* [LISTED RECORDS]:
* * * * * * * * *
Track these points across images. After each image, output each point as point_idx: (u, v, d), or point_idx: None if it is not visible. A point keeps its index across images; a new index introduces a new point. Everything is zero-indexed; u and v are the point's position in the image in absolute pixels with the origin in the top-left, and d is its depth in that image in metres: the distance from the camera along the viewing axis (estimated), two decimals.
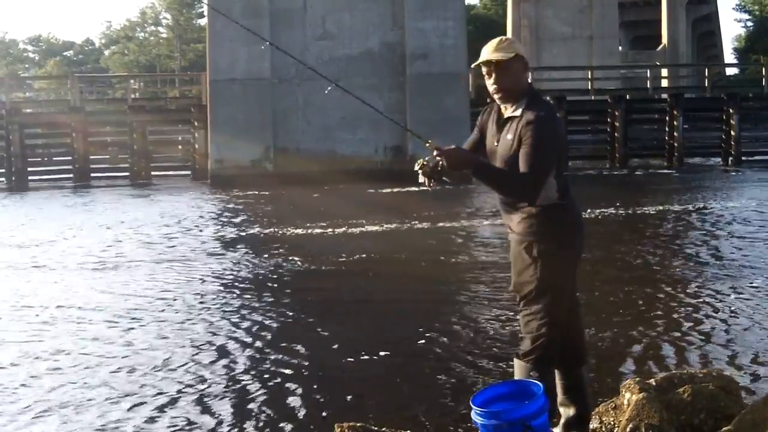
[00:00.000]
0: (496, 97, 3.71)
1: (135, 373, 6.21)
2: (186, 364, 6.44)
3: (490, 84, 3.69)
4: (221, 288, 9.60)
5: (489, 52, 3.66)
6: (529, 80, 3.77)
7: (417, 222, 15.06)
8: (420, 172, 3.66)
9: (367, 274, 10.49)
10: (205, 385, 5.90)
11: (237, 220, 16.66)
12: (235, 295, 9.20)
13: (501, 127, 3.70)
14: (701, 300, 8.35)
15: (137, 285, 9.78)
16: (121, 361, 6.56)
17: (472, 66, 3.80)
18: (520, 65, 3.68)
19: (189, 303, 8.73)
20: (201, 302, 8.77)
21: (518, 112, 3.63)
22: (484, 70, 3.69)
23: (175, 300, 8.88)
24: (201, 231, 14.91)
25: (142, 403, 5.54)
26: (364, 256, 11.73)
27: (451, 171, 3.59)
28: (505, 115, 3.70)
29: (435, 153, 3.61)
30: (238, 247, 12.85)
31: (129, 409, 5.44)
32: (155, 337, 7.32)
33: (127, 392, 5.77)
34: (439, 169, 3.63)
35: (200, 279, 10.14)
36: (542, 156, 3.54)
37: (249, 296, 9.10)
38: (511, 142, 3.61)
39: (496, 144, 3.70)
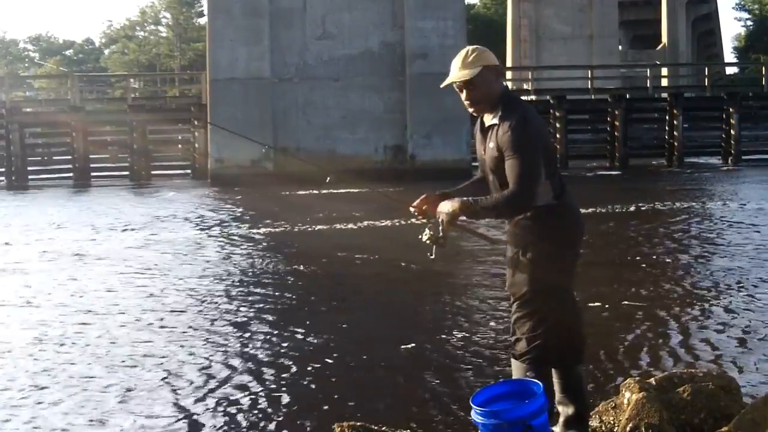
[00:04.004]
0: (471, 111, 3.73)
1: (116, 369, 6.21)
2: (180, 362, 6.44)
3: (463, 99, 3.70)
4: (202, 288, 9.61)
5: (457, 68, 3.65)
6: (505, 84, 3.76)
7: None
8: (428, 242, 3.65)
9: (360, 273, 10.49)
10: (203, 384, 5.90)
11: (196, 218, 16.78)
12: (225, 294, 9.20)
13: (484, 135, 3.73)
14: (701, 299, 8.35)
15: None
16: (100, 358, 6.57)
17: (441, 86, 3.80)
18: (490, 76, 3.64)
19: (166, 303, 8.74)
20: (188, 302, 8.79)
21: (496, 120, 3.65)
22: (455, 85, 3.69)
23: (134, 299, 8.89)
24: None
25: (129, 393, 5.55)
26: (354, 255, 11.73)
27: (453, 225, 3.61)
28: (486, 124, 3.73)
29: (421, 215, 3.67)
30: (211, 245, 12.88)
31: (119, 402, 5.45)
32: (143, 335, 7.33)
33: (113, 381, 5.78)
34: (442, 233, 3.61)
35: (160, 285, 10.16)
36: (526, 164, 3.53)
37: (239, 294, 9.10)
38: (494, 151, 3.63)
39: (483, 153, 3.75)
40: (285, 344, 6.98)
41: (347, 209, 16.33)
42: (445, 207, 3.61)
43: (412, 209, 3.76)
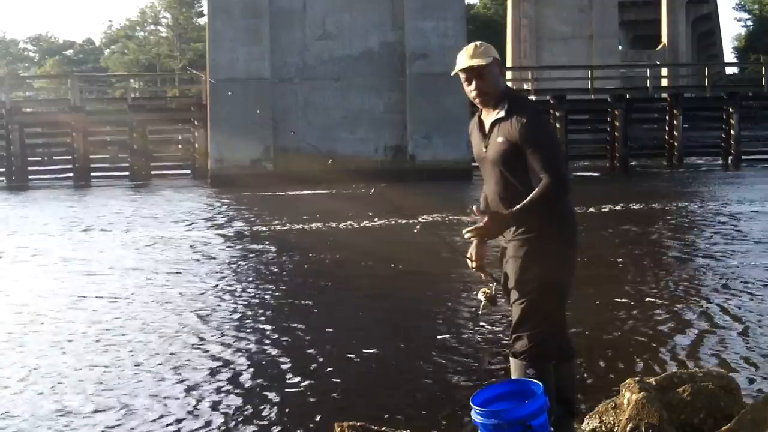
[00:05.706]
0: (477, 101, 3.79)
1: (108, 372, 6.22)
2: (181, 362, 6.44)
3: (470, 90, 3.75)
4: (214, 286, 9.62)
5: (467, 58, 3.72)
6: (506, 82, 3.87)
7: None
8: (485, 300, 3.87)
9: (358, 272, 10.50)
10: (203, 382, 5.90)
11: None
12: (228, 293, 9.20)
13: (487, 132, 3.76)
14: (702, 299, 8.35)
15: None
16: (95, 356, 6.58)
17: (452, 74, 3.85)
18: (497, 69, 3.76)
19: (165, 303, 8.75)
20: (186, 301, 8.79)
21: (502, 114, 3.70)
22: (462, 76, 3.75)
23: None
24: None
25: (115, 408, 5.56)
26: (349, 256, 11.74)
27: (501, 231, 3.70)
28: (489, 120, 3.76)
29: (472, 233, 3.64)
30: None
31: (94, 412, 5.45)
32: (141, 337, 7.33)
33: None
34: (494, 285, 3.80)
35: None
36: (554, 149, 3.68)
37: (240, 294, 9.11)
38: (503, 144, 3.67)
39: (484, 150, 3.78)
40: (283, 342, 6.99)
41: (346, 209, 16.34)
42: (493, 223, 3.61)
43: (471, 266, 3.91)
* * * * * * * * *
* [ACTIVITY]: The expected output is each record, copied exactly, and nothing in place of the pictures.

* [ANSWER SECTION]:
Track these points across images. After each image, output each point as point_idx: (u, v, d), or point_idx: None if it is not visible. A point keeps its index across images; a new index introduces a new point. Everything is zero-indexed; u and v are the point's position in the image in absolute pixels with the origin in the top-left, and d is its depth in that image in metres: the distance from the camera along the viewing axis (estimated), two decimals.
[00:00.000]
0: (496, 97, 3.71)
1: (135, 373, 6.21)
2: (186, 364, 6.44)
3: (490, 84, 3.69)
4: (221, 288, 9.60)
5: (489, 52, 3.66)
6: (529, 80, 3.77)
7: (417, 222, 15.06)
8: (420, 172, 3.66)
9: (367, 274, 10.49)
10: (205, 385, 5.90)
11: (237, 220, 16.66)
12: (235, 295, 9.20)
13: (501, 127, 3.70)
14: (701, 300, 8.35)
15: (137, 285, 9.78)
16: (121, 361, 6.56)
17: (472, 66, 3.80)
18: (520, 65, 3.68)
19: (189, 303, 8.73)
20: (201, 302, 8.77)
21: (518, 112, 3.63)
22: (484, 70, 3.69)
23: (175, 300, 8.88)
24: (201, 231, 14.91)
25: (142, 403, 5.54)
26: (364, 256, 11.73)
27: (451, 171, 3.59)
28: (505, 115, 3.70)
29: (435, 153, 3.61)
30: (238, 247, 12.85)
31: (129, 409, 5.44)
32: (155, 337, 7.32)
33: (127, 392, 5.77)
34: (439, 169, 3.63)
35: (200, 279, 10.14)
36: (542, 156, 3.54)
37: (249, 296, 9.10)
38: (511, 142, 3.61)
39: (496, 144, 3.70)
[00:04.004]
0: (471, 111, 3.73)
1: (116, 369, 6.21)
2: (180, 362, 6.44)
3: (463, 99, 3.70)
4: (202, 288, 9.61)
5: (457, 68, 3.65)
6: (505, 84, 3.76)
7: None
8: (428, 242, 3.65)
9: (360, 273, 10.49)
10: (203, 384, 5.90)
11: (196, 218, 16.78)
12: (225, 294, 9.20)
13: (484, 135, 3.73)
14: (701, 299, 8.35)
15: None
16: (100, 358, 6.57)
17: (441, 86, 3.80)
18: (490, 76, 3.64)
19: (166, 303, 8.74)
20: (188, 302, 8.79)
21: (496, 120, 3.65)
22: (455, 85, 3.69)
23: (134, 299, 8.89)
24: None
25: (129, 393, 5.55)
26: (354, 255, 11.73)
27: (453, 225, 3.61)
28: (486, 124, 3.73)
29: (421, 215, 3.67)
30: (211, 245, 12.88)
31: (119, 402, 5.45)
32: (143, 335, 7.33)
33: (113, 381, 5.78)
34: (442, 233, 3.61)
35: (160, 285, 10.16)
36: (526, 164, 3.53)
37: (239, 294, 9.10)
38: (494, 151, 3.63)
39: (483, 153, 3.75)
40: (285, 344, 6.98)
41: (347, 209, 16.33)
42: (445, 207, 3.61)
43: (412, 209, 3.76)
[00:05.706]
0: (477, 101, 3.79)
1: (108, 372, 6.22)
2: (181, 362, 6.44)
3: (470, 90, 3.75)
4: (214, 286, 9.62)
5: (467, 58, 3.72)
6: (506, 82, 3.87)
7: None
8: (485, 300, 3.87)
9: (358, 272, 10.50)
10: (203, 382, 5.90)
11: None
12: (228, 293, 9.20)
13: (487, 132, 3.76)
14: (702, 299, 8.35)
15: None
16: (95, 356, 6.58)
17: (452, 74, 3.85)
18: (497, 69, 3.76)
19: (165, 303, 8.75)
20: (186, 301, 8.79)
21: (502, 114, 3.70)
22: (462, 76, 3.75)
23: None
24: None
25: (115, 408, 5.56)
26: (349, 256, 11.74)
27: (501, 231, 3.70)
28: (489, 120, 3.76)
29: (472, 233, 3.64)
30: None
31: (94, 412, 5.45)
32: (141, 337, 7.33)
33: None
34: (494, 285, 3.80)
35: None
36: (554, 149, 3.68)
37: (240, 294, 9.11)
38: (503, 144, 3.67)
39: (484, 150, 3.78)
40: (283, 342, 6.99)
41: (346, 209, 16.34)
42: (493, 223, 3.61)
43: (471, 266, 3.91)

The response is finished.